На следующий день ее понесли в Эфел–Брандир; но когда пришли они к Ди?мросту, Дождливой Лестнице, где текучий поток Ке?леброса сбегал к Тейглину, на нее напала великая дрожь, отчего это место позднее было названо Нен Ги?риф, Содрогающаяся Вода. Не успела Ниниэль добраться до жилища лесных людей на Эмон–Обеле, как ее забила лихорадка; долго лежала она так, и женщины Бретила ухаживали за ней и, словно ребенка, учили говорить. С приходом осени искусство Брандира исцелило ее, и она могла говорить, но не помнила ничего, что случилось с ней до того, как Турамбар нашел ее на кургане Ход–эн–Эллет. Брандир полюбил ее, но сердце Ниниэль отдано было Турамбару.
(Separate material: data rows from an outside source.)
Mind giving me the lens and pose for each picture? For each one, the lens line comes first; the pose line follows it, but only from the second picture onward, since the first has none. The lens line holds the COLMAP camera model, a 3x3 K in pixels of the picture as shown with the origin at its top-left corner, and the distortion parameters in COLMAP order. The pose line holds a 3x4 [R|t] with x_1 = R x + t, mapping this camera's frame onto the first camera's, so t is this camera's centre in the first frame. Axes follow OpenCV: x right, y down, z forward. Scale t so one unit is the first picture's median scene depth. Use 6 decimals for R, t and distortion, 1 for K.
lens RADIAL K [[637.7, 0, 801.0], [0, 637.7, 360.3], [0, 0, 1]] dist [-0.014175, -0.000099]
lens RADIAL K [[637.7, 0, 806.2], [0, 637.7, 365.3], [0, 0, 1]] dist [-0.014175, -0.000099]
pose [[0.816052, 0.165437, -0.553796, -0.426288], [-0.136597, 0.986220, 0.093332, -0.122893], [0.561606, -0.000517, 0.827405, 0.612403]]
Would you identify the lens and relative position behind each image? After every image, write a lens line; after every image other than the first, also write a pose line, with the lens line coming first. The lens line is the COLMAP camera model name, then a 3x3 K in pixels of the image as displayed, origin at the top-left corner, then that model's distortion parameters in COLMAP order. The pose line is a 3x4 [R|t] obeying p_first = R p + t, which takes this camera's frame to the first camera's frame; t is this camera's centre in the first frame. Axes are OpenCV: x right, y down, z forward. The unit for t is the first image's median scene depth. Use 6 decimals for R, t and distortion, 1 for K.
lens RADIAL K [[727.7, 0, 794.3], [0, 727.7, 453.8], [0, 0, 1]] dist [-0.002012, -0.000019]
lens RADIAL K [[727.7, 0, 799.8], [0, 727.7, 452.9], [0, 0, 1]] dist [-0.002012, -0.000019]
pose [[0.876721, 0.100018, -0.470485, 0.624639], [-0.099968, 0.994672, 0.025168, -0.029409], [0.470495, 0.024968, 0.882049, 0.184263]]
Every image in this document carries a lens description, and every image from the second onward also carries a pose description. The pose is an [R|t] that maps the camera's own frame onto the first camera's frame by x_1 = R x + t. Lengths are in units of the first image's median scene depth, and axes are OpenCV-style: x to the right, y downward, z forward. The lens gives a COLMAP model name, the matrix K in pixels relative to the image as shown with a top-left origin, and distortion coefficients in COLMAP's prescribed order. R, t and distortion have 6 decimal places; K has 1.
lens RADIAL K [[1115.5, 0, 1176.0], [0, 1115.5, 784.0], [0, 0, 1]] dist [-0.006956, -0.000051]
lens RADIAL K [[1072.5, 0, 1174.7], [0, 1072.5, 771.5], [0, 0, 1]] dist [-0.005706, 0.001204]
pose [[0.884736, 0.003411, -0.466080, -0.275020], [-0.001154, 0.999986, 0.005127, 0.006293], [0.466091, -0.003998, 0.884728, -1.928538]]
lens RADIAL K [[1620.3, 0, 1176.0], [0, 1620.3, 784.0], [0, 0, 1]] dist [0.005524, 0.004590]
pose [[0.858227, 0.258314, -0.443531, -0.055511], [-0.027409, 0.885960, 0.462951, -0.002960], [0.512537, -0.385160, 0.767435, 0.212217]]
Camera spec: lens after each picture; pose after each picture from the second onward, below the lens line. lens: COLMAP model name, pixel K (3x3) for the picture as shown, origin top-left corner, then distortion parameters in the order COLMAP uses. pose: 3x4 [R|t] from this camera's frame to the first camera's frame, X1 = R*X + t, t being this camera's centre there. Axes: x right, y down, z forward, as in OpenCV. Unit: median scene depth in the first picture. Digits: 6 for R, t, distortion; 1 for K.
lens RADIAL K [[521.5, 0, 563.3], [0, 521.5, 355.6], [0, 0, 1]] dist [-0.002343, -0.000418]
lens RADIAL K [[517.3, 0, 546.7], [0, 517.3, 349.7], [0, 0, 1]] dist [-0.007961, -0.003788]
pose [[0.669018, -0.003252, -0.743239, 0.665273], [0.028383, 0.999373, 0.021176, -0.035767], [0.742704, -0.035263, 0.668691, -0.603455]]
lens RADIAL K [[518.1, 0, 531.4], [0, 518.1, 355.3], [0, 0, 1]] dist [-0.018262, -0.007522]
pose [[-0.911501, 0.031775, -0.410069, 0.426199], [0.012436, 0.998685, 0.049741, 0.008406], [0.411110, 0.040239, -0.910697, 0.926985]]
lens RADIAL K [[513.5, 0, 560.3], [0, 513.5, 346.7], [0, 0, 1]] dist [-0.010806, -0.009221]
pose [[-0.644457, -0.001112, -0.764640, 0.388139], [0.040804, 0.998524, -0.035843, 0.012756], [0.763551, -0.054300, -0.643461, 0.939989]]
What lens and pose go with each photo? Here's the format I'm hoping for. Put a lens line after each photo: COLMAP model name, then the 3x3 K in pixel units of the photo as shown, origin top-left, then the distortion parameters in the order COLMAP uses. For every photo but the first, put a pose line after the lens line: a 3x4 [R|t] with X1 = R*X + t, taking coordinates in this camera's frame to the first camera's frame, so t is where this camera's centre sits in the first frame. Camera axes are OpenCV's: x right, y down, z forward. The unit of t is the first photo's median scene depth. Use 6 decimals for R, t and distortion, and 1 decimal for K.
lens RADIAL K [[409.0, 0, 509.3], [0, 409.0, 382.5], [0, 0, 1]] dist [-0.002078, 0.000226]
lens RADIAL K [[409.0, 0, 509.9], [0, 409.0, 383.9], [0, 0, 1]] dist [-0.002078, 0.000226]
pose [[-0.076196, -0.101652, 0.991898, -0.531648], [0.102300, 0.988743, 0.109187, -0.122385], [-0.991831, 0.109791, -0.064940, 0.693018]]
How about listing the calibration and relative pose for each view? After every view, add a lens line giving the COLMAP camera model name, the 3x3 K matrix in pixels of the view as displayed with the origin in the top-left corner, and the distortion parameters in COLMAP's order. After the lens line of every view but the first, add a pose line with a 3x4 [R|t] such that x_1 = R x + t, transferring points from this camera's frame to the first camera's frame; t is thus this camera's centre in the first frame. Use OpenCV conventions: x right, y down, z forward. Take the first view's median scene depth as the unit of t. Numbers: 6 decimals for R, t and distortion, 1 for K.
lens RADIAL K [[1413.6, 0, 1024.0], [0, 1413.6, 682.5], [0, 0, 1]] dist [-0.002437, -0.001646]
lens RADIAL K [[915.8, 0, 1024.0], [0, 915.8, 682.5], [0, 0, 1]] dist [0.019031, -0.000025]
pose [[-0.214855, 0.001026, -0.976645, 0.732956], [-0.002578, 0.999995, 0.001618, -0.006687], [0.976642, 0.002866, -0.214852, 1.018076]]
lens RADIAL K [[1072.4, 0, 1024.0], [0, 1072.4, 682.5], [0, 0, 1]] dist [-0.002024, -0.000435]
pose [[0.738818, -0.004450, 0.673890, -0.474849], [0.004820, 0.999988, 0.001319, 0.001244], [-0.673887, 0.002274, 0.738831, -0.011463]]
В то время орки не тревожили лесных людей, Турамбар не воевал, и мир царил в Бретиле. Сердце Турамбара обратилось к Ниниэль, и он просил ее стать его женой, но в тот раз она попросила отсрочки, хоть и любила его. Ибо Брандир предчувствовал недоброе, сам не ведая что, и пытался удержать Ниниэль, скорее ради ее же пользы, нежели из ревности; и открыл он ей, что Турамбар не кто иной, как Турин, сын Хурина, и хотя Ниниэль не узнала этого имени, тень омрачила ее сердце.

Однако, когда прошло три года после падения Нарготронда, Турамбар вновь попросил руки Ниниэль и объявил, что либо он станет ее мужем, либо уйдет воевать. Тогда Ниниэль с радостью дала согласие, и в день Венца Лета они стали мужем и женой, и лесные люди устроили великое празднество. Однако в конце года Глаурунг выслал против Бретила орков. Турамбар же бездействовал, ибо дал слово Ниниэль, что не пойдет воевать, пока враг не подступит к самым жилищам. Но лесные люди оказались в беде, и Дорлас упрекнул Турамбара, что он не помогает народу, который назвал своим. Тогда встал Турамбар, вновь извлек из ножен свой черный меч и собрал дружину людей Бретила, и они разбили орков. Но Глаурунг узнал, что в Бретиле объявился Черный Меч, и призадумался над этой вестью, замышляя новое лихо.